Le miroir obscur


Etude

Stéphane du Mesnildot

2013

Rouge profond


Cet ouvrage présente une quinzaine de films vampiriques plus ou moins connus ou populaires.


- Bram's Stoker Dracula de Coppola (1992). Dans ce film romantique aux influences classiques, le vampire influence les rêves et les pensées des mortels.
- Nosferatu de Murnau (1922). Le vampire, porteur de peste, est une créature inscrite dans la généalogie animale et végétale (sic). La morsure est toujours hors champ.
- Vampyr de Dreyer (1932). Les vampires, qui évoluent dans un univers onirique aussi tangible que le réel, éveillent le désir.
- Dracula de Browning (1931). Bela Lugosi, séducteur exotique d'un nouveau genre, fit un succès au théâtre puis au cinéma. Avec lui, le vampire devint un libérateur de pulsions.
- La marque du vampire de Browning (1936). Avec ce film de faux vampires, Carol Borland obtint le statut d'icône gothique.
- La momie de Freund (1932). Dans cette version orientalisante de Dracula, Im-Ho-Tep veut s'emparer de l'âme d'Helen, réincarnation de son amour perdu.
- Le cauchemar de Dracula de Fisher (1958). Ce film en couleur montre à l'écran tout ce qui était dissimulé avant : la violence, la sexualité, les canines et les morsures.
- Du sang pour Dracula de Warhol et Morrissey (1974). Dans ce film gothique trash, l’aspect maladif s’exprime par une crudité dérangeante.
- Lèvres de sang de Kümel (1971). Delphine Seyrig incarne une vamp qui mène une vie secrète et artificielle. - Dracula de Badham (1979). Frank Langella incarna le personnage de Dracula au théâtre. Son vampire, vecteur d'émancipation, laisse ses proies en pleine extase.
- Les prédateurs de Tony Scott (1982). Les vampires consomment et prennent du plaisir. Sur le déclin, ces momies immortelles souffrent d'une soif de sang inextinguible.
- The addiction de Ferrara (1995). Le réalisateur récupère l'héritage de Warhol et de Morrissey. Il montre une "blank génération" vide et exsangue. Les vampires ne sont plus que des junkies.

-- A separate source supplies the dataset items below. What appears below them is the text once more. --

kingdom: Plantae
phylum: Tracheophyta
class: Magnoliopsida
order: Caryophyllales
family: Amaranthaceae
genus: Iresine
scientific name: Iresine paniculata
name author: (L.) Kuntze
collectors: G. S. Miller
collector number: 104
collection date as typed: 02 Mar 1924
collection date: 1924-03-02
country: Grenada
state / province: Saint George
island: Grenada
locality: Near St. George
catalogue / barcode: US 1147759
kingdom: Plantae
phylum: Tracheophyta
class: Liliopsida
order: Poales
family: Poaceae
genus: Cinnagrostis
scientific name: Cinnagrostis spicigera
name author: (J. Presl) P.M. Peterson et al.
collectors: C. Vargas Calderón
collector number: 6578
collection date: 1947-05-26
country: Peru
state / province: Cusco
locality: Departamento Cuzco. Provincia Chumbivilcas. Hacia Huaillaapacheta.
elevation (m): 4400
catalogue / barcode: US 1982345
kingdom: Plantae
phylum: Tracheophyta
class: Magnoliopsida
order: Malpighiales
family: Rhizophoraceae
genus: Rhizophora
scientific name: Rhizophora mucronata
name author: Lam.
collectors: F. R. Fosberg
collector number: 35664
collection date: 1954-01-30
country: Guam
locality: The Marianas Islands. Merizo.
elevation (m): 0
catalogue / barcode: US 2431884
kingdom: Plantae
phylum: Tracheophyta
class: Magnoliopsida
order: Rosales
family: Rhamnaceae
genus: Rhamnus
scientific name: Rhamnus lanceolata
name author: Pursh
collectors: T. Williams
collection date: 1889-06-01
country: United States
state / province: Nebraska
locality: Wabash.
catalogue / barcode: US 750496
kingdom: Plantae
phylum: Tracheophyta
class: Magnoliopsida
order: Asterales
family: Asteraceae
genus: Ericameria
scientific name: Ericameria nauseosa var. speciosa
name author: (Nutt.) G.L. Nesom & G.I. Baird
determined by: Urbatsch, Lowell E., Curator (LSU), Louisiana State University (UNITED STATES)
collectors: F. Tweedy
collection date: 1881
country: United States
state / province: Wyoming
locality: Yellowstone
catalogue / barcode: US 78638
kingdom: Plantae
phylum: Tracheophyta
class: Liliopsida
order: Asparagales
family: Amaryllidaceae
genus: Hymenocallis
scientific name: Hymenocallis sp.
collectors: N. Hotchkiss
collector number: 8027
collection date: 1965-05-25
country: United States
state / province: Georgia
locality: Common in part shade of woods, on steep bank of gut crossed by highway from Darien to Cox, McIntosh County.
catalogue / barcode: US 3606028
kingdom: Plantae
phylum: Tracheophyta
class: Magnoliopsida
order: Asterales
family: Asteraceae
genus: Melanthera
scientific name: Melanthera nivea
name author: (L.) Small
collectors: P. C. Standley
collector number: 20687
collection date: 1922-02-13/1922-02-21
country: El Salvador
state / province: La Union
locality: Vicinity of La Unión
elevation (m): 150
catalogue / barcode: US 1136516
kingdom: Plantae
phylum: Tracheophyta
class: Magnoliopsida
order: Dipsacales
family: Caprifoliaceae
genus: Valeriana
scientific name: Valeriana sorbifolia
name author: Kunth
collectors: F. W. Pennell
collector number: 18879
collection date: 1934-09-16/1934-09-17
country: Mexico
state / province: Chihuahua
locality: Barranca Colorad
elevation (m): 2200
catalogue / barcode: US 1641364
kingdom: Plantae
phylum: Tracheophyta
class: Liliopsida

J'ai apprécié la présentation du film "Du sang pour Dracula" ainsi que les commentaires sur Andy Warhol, présenté comme une sorte de vampire psychique moderne. Le style général est hélas trop lourd pour si peu d’informations. Je ne recommande donc pas cet ouvrage, que ce soit aux néophytes ou aux lecteurs recherchant des informations précises sur le cinéma vampirique.